Gelet op het vorenstaande acht de Afdeling de binnen het plangebied toegestane maximale bouwhoogte van 16 m voldoende gemotiveerd. Anders dan [appellant sub 1] heeft gesteld hoefde de raad geen advies van de Welstandscommissie te vragen. Raadpleging van deze commissie is pas aan de orde bij de beoordeling van een aangevraagde omgevingsvergunning voor bouwen.

De betogen falen.

Parkeren

6.       [appellant sub 1] en [appellant sub 2] en anderen vrezen voor parkeeroverlast door de voorziene ontwikkeling.

[appellant sub 1] voert aan dat er vier extra parkeerplaatsen worden gerealiseerd die ten koste gaan van de openbare ruimte. Het plan is daarnaast niet aangepast met een parkeerberekening of -onderzoek. Ook is onduidelijk hoe om te gaan met het parkeren van fietsen.

[appellant sub 2] en anderen stellen dat de doorgaande weg in het dorp waaraan plangebied is gesitueerd, geen ruimte biedt voor extra parkeergelegenheden voor de voorziene ontwikkeling. Daarnaast biedt volgens hen de voorziene parkeergarage binnen het plangebied onvoldoende parkeergelegenheid per bewoner. Verder heeft de gemeente op eigen initiatief parkeergelegenheid gecreëerd naast het voorziene gebouw. Dit zal volgens [appellant sub 2] en anderen de parkeeroverlast niet oplossen, omdat bezoekers van de voorziene ontwikkeling de nieuw gecreëerde parkeergelegenheid niet weten te vinden en deze zich te ver van de ingang van het voorziene gebouw bevindt.
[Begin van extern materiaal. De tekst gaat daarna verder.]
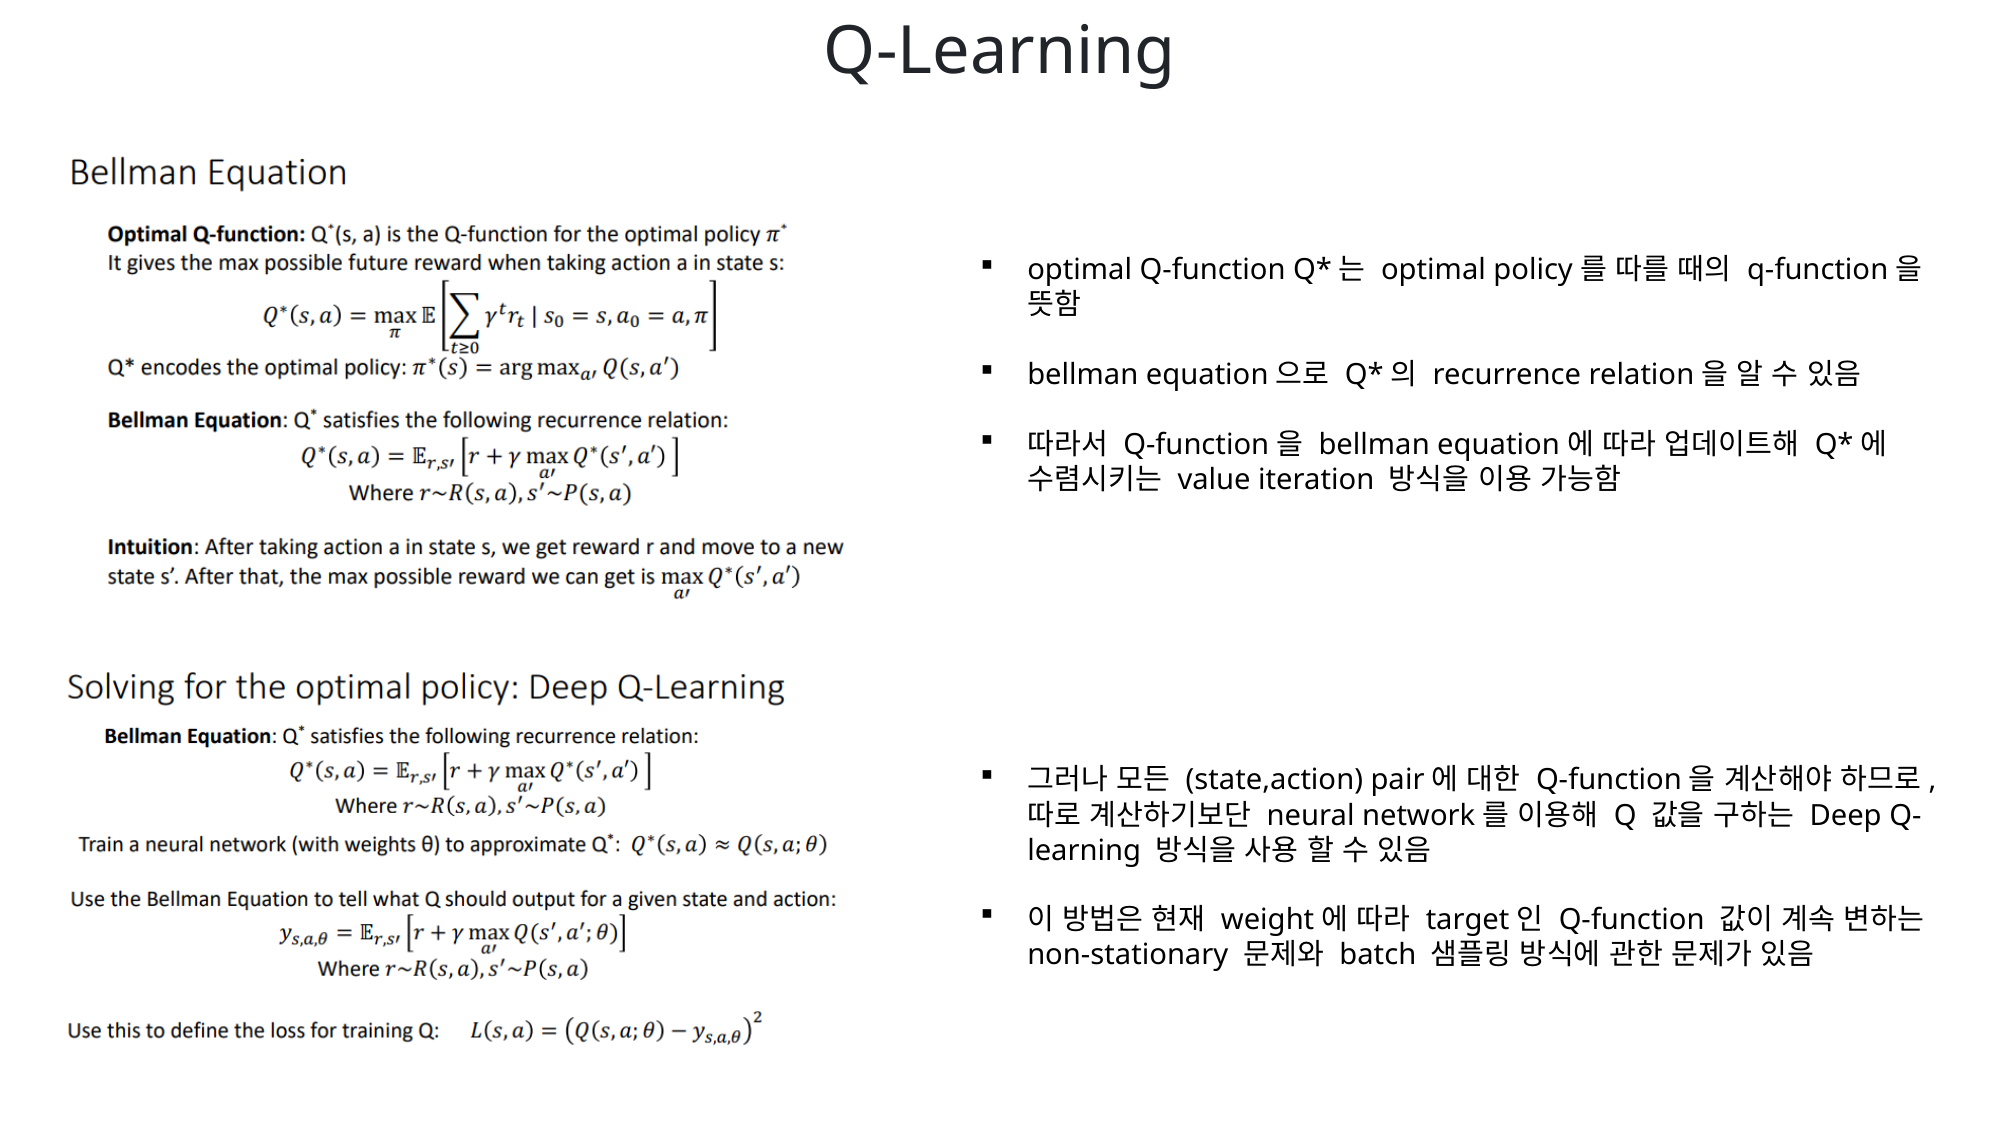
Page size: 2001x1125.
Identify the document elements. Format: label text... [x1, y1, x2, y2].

text_box optimal Q-function Q*는 optimal policy를 따를 때의 q-function을 뜻함 bellman equation으로 Q*의 recurrence relation을 알 수 있음 따라서 Q-function을 bellman equation에 따라 업데이트해 Q*에 수렴시키는 value iteration 방식을 이용 가능함 [965, 243, 1984, 503]
text_box 그러나 모든 (state,action) pair에 대한 Q-function을 계산해야 하므로, 따로 계산하기보단 neural network를 이용해 Q 값을 구하는 Deep Q-learning 방식을 사용 할 수 있음 이 방법은 현재 weight에 따라 target인 Q-function 값이 계속 변하는 non-stationary 문제와 batch 샘플링 방식에 관한 문제가 있음 [965, 753, 1984, 978]
text_box Q-Learning [0, 0, 2000, 95]
picture [28, 653, 885, 1081]
picture [28, 141, 885, 608]
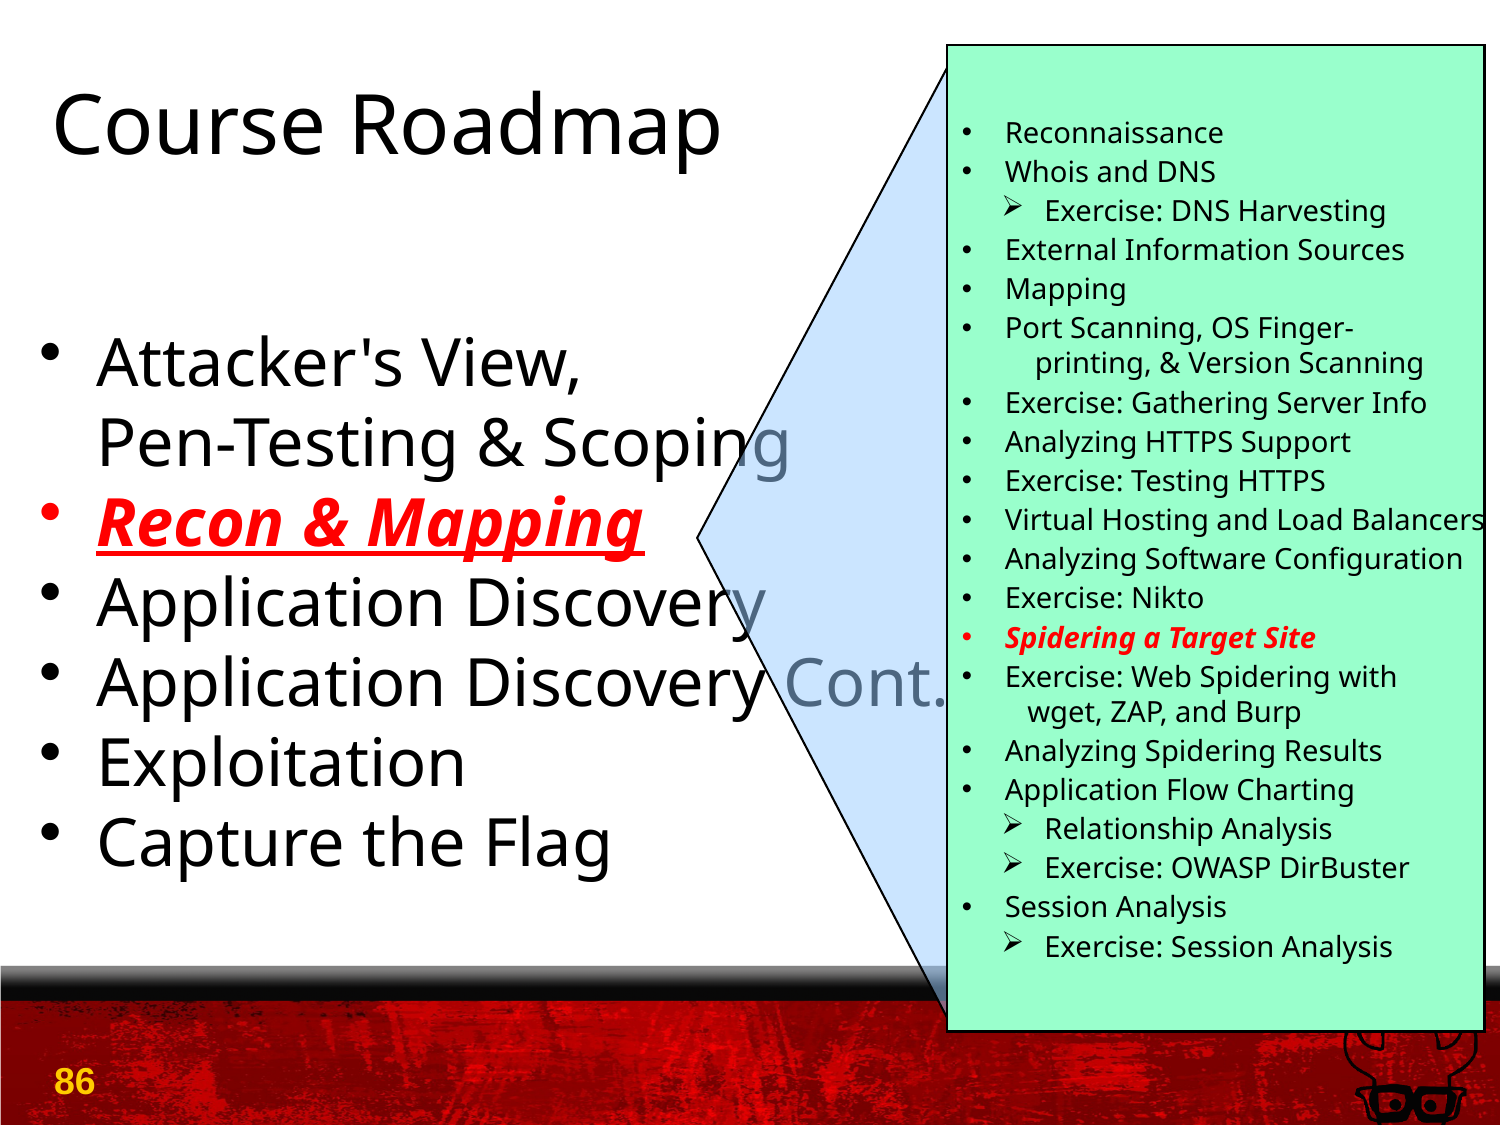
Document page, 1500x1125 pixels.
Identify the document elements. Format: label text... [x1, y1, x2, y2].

6.1.    In paragraaf 2.4 van de plantoelichting is het aantal parkeerplaatsen wat nodig is voor de voorziene ontwikkeling inzichtelijk gemaakt op basis van de kengetallen uit de CROW-publicatie 381 "Toekomstbestendig parkeren - Kencijfers parkeren en verkeersgeneratie". Uitgaande van de stedelijkheidsgraad 'niet stedelijk' en het gebiedstype 'schil centrum' dienen er twintig parkeerplaatsen te worden gerealiseerd voor de voorziene ontwikkeling. Uit de plantoelichting volgt dat op het plangebied zestien parkeerplaatsen onder het voorziene gebouw zullen worden gerealiseerd en naast de toegangsweg nog eens vier parkeerplaatsen. Niet gebleken is dat in de omgeving van het plangebied sprake is van een parkeerprobleem. De Afdeling is daarom van oordeel dat het plan niet zal leiden tot onaanvaardbare parkeerproblemen. Daarbij betrekt de Afdeling dat de raad ter zitting heeft toegezegd dat hij extra parkeerplaatsen in de omgeving van het plangebied zal realiseren mocht er wel parkeeroverlast ontstaan. Daarnaast stelt de raad in zijn verweerschrift dat mocht blijken dat de voorziene parkeerplaatsen en eventuele extra parkeerplaatsen buiten het plangebied niet gevonden worden er gebruik zal worden gemaakt van bewegwijzering. Verder ziet de Afdeling gelet op de omvang van het plangebied niet in dat er binnen het plangebied onvoldoende mogelijkheden bestaan voor het plaatsen van fietsen.

De betogen falen.

Waterhuishouding

7.       [appellant sub 1] betoogt dat het plan onvoldoende waarborgen biedt tegen wateroverlast op zijn perceel [locatie]. Dit perceel is lager gesitueerd en doordat de waterafvoer van de voorziene ontwikkeling gepland is op de sloot aan de achterzijde van het perceel, zal tijdens natte periodes de sloot overstromen en zal perceel [locatie] hier last van hebben, aldus [appellant sub 1].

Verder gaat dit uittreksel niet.